Dursun ne répondit pas à la question. Elle se contenta tout d’abord de regarder la concubine.

— Toi aussi tu es belle ? dit-elle enfin.

— Et alors ! En quoi le fait qu’on soit belle t’autorise à abuser de nous ?

— Je suis sûre que si tu te laissais faire, tu aimerais ça.

— Mais là n’est pas la question !

Sarin se rapprocha du lit, posant un genou sur les draps.

— Tu n’étais pas comme ça avant. Depuis quand es-tu devenue une violeuse en série ?

— Je ne suis pas une violeuse, protesta-t-elle d’un ton boudeur.

— Ah bon. Ce que tu as fait à Serlen, ça s’appelle comment ? Que tu utilises une main ou un vit, cela ne change rien. C’est même pire. Elle ne s’attendait pas à une telle agression de ta part.

Dursun tourna fugitivement les yeux vers Sarin avant de retourner à sa bouderie. Ce fut bref, mais suffisant.

— Un instant ! s’écria Sarin. Regarde-moi !

— Non, répondit Dursun.

Sarin se pencha sur Dursun. Elle lui attrapa le visage de la main et le tourna vers elle de force. Dursun résista. Sarin se mit alors à califourchon sur elle. En réaction, la jeune femme serra les paupières.

— Ouvre les yeux et regarde-moi ! ordonna Sarin.

— Laisse-moi tranquille !

— Tu ouvres les yeux tout de suite ou je t’en colle une.

— Tu ne peux pas.

— Ah bon. Je ne suis pas Serlen. Elle ne lèvera jamais la main sur toi. Moi je n’hésiterai pas.

— Je te croyais gentille, mais tu n’es qu’une salope comme les autres.

La gifle partit, violente. Sous la surprise, Dursun écarta les paupières. Sarin put voir ce qu’elle voulait. Elle quitta le lit, libérant Dursun de son poids. Comment n’avait-elle pas compris plus tôt ? Tous les signes étaient présents, les mouvements hésitants, l’élocution pâteuse, son comportement agressif, les yeux injectés de sang.

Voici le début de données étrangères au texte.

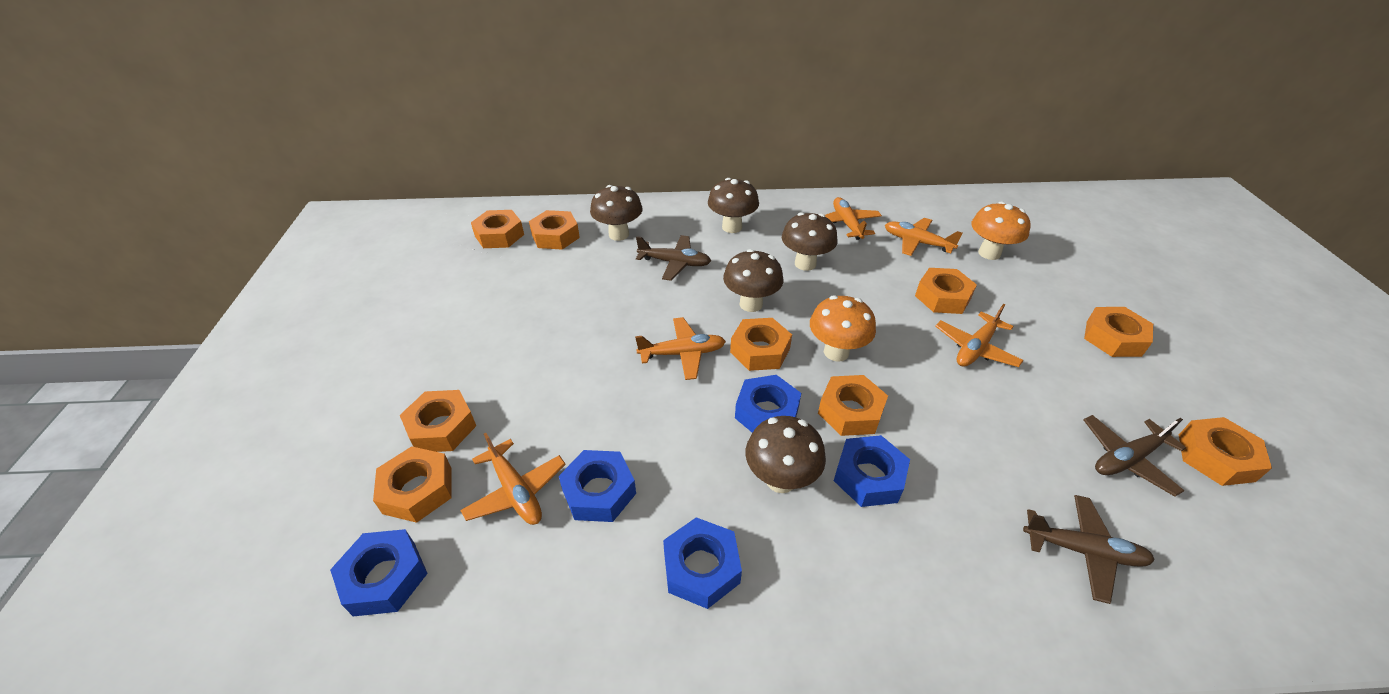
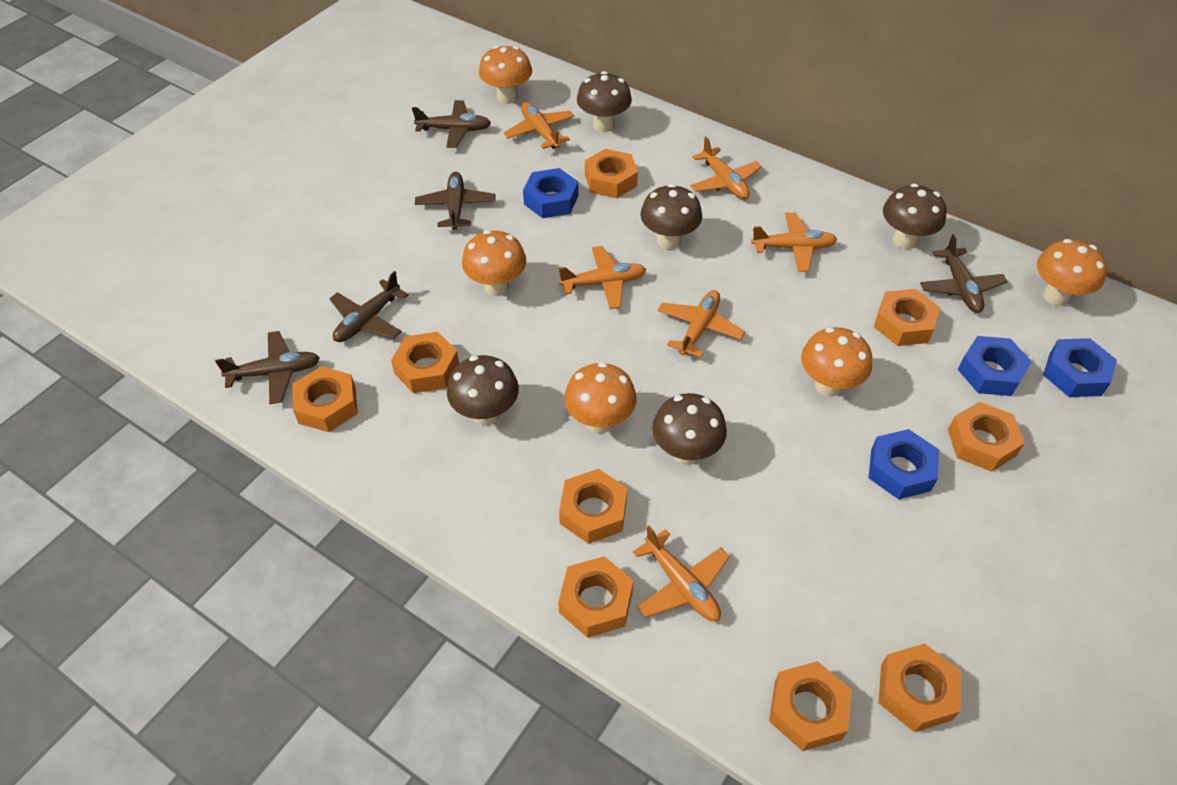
blue nut: [330,529,428,616] [559,450,636,522] [663,517,742,609] [735,375,801,433] [834,435,910,507] = 5 -> [523,168,578,218] [869,429,939,499] [958,336,1032,396] [1043,338,1117,397] = 4
brown plane: [636,235,711,281] [1023,495,1155,604] [1083,415,1186,497] = 3 -> [215,331,320,404] [329,271,409,342] [412,100,491,148] [415,172,495,230] [920,234,1008,313] = 5
orange mushroom: [810,295,876,362] [971,202,1031,260] = 2 -> [462,230,526,296] [479,45,532,104] [564,362,637,434] [801,327,872,397] [1037,239,1107,306] = 5
orange plane: [460,433,566,525] [635,317,726,380] [825,197,882,240] [885,218,963,256] [935,304,1024,367] = 5 -> [504,102,574,149] [559,246,646,309] [633,526,730,621] [658,290,745,358] [691,137,762,199] [751,212,837,272] = 6

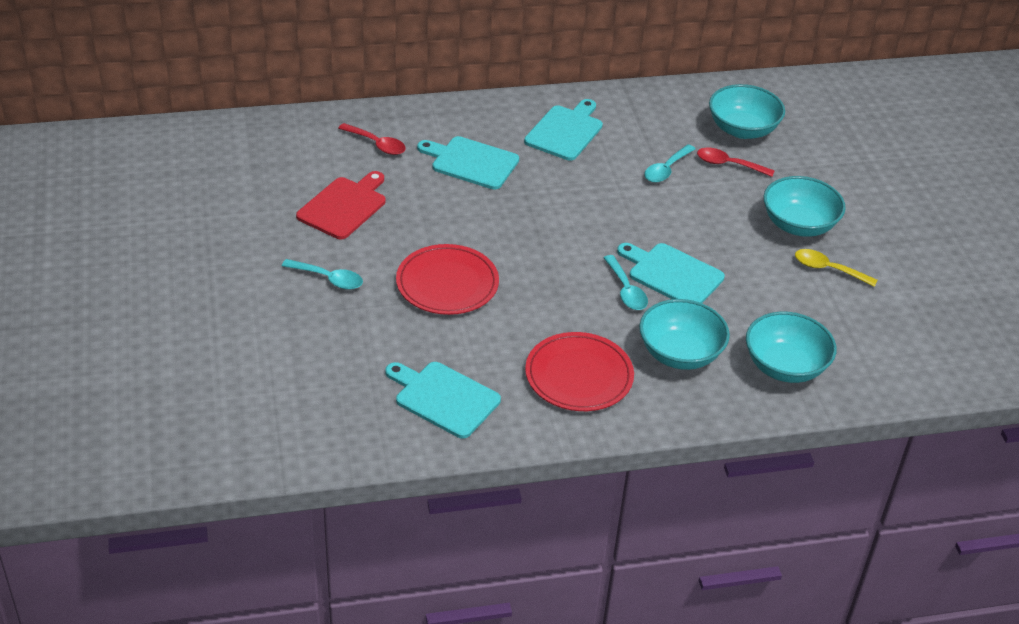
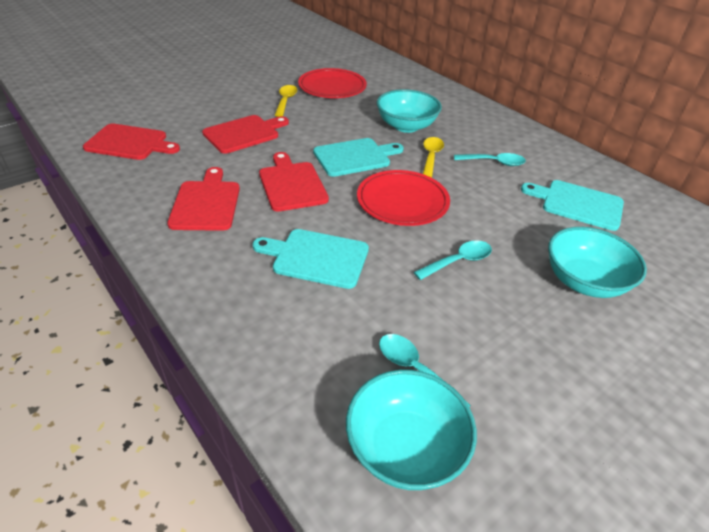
red cutting board: [296,171,386,239] = 1 -> [83,123,180,160] [167,167,240,231] [202,115,289,154] [259,152,329,212] = 4
red spoon: [338,123,406,155] [697,148,775,177] = 2 -> none = 0
turquoise bowl: [639,299,730,370] [709,84,785,139] [746,312,836,383] [764,176,846,237] = 4 -> [346,370,477,490] [377,89,442,133] [548,227,647,298] = 3
turquoise cutting board: [385,362,501,438] [417,136,519,190] [524,99,603,161] [617,243,725,303] = 4 -> [252,229,369,289] [313,138,404,177] [521,180,624,231] = 3
yellow spoon: [795,249,877,287] = 1 -> [275,85,297,117] [423,137,444,178] = 2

— Tu es défoncé, l’accusa Sarin.

— N’importe quoi, protesta Dursun.

— Ne mens pas. Tu as pris de la drogue.

— N’importe quoi.

— Comme l’as-tu obtenue ? Qui t’en a donné ?

— Trouve-la-toi même.

— Très bien. Tu ne veux pas dire de qui il s’agit soit. Mais quand elle le saura, Serlen va retourner tout le harem pour identifier le responsable.

— Je ne sais pas ce que tu prends. Mais tu vas arrêter tout de suite. Tu as vu les dégâts que tu as déjà faits.

— Ne joue pas ta mijaurée. Tu en prends aussi. Je t’ai vu fumer.

— Un peu d’herbe de temps en temps, avoua Sarin. Un joint n’a jamais fait de mal à personne. Mais toi, c’est autre chose. Tu prends quelque chose de plus violent. Tu dois arrêter avant qu’il ne soit trop tard, avant que tu deviennes une droguée.

Sarin se leva.

— J’espère que tu as pris conscience du mal que tu as infligé à Serlen.

— Elle s’en remettra.

— C’est tout ce que tu trouves à dire ?

— Ne me dis pas que je lui dois des excuses ?

— Bien sûr que si tu lui en dois ! Et bien plus encore. Mais pas maintenant. Je te conseille de l’éviter pendant quelques jours.

Dursun se tourna vers Sarin.

— Je voulais juste lui donner du plaisir. Tu crois qu’elle va me détester pour ça.

— Elle me tient responsable de la mort de Dovaren, et pourtant elle ne me déteste pas. Alors toi, qu’elle considère comme une petite sœur, je doute que tu y arrives. .

Sur cette conclusion, Sarin quitta la pièce, laissant Dursun seule.